Data supplied ▸
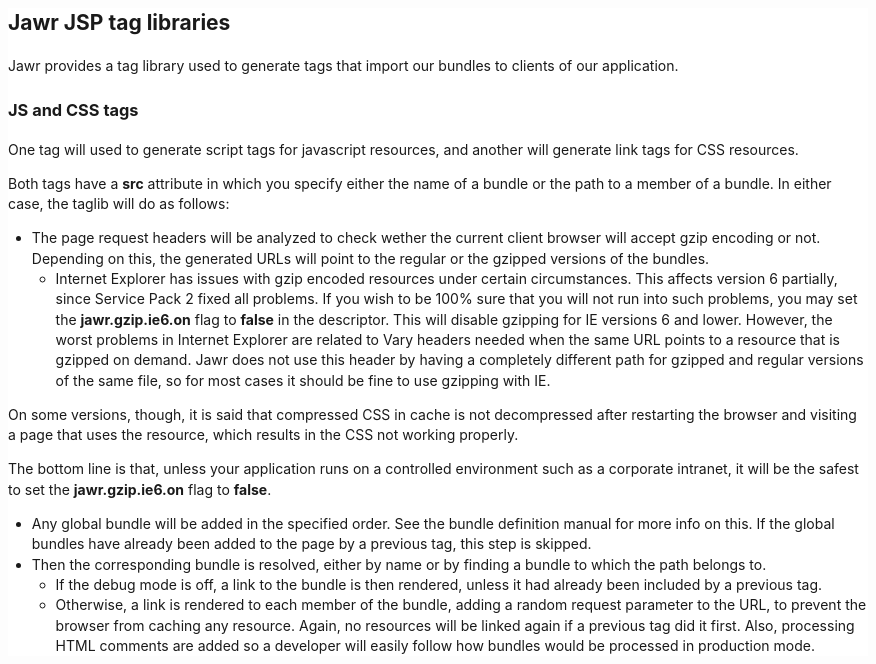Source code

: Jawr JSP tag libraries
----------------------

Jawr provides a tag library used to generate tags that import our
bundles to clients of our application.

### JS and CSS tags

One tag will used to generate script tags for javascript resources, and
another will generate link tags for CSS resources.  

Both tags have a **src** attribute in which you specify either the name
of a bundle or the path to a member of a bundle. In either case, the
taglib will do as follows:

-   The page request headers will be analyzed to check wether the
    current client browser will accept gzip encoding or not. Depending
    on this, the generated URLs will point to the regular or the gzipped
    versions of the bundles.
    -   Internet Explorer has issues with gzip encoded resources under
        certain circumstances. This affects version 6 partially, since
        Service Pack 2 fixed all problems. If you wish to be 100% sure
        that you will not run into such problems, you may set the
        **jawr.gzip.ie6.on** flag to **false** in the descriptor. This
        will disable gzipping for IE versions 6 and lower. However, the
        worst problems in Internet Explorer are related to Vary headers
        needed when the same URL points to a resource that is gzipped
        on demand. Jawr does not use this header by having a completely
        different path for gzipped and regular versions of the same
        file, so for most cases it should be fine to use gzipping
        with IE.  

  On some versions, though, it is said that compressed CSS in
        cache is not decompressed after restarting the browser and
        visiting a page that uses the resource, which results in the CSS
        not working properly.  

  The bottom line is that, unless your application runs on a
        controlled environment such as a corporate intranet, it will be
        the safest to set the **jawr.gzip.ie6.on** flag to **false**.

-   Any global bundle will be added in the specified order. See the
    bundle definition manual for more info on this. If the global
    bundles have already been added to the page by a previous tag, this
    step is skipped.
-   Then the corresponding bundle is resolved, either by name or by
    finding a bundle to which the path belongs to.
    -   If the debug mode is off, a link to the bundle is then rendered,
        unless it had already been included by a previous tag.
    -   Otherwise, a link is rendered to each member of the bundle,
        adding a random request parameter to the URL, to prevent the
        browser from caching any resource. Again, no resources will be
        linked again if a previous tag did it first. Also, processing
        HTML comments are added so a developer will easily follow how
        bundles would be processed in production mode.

What the task requires ▸ Copy out the listing above word for word, leaving out the picture.

Answer to this task ▸
Source code

: Jawr JSP tag libraries
----------------------

Jawr provides a tag library used to generate tags that import our
bundles to clients of our application.

### JS and CSS tags

One tag will used to generate script tags for javascript resources, and
another will generate link tags for CSS resources.  

Both tags have a **src** attribute in which you specify either the name
of a bundle or the path to a member of a bundle. In either case, the
taglib will do as follows:

-   The page request headers will be analyzed to check wether the
    current client browser will accept gzip encoding or not. Depending
    on this, the generated URLs will point to the regular or the gzipped
    versions of the bundles.
    -   Internet Explorer has issues with gzip encoded resources under
        certain circumstances. This affects version 6 partially, since
        Service Pack 2 fixed all problems. If you wish to be 100% sure
        that you will not run into such problems, you may set the
        **jawr.gzip.ie6.on** flag to **false** in the descriptor. This
        will disable gzipping for IE versions 6 and lower. However, the
        worst problems in Internet Explorer are related to Vary headers
        needed when the same URL points to a resource that is gzipped
        on demand. Jawr does not use this header by having a completely
        different path for gzipped and regular versions of the same
        file, so for most cases it should be fine to use gzipping
        with IE.  

  On some versions, though, it is said that compressed CSS in
        cache is not decompressed after restarting the browser and
        visiting a page that uses the resource, which results in the CSS
        not working properly.  

  The bottom line is that, unless your application runs on a
        controlled environment such as a corporate intranet, it will be
        the safest to set the **jawr.gzip.ie6.on** flag to **false**.

-   Any global bundle will be added in the specified order. See the
    bundle definition manual for more info on this. If the global
    bundles have already been added to the page by a previous tag, this
    step is skipped.
-   Then the corresponding bundle is resolved, either by name or by
    finding a bundle to which the path belongs to.
    -   If the debug mode is off, a link to the bundle is then rendered,
        unless it had already been included by a previous tag.
    -   Otherwise, a link is rendered to each member of the bundle,
        adding a random request parameter to the URL, to prevent the
        browser from caching any resource. Again, no resources will be
        linked again if a previous tag did it first. Also, processing
        HTML comments are added so a developer will easily follow how
        bundles would be processed in production mode.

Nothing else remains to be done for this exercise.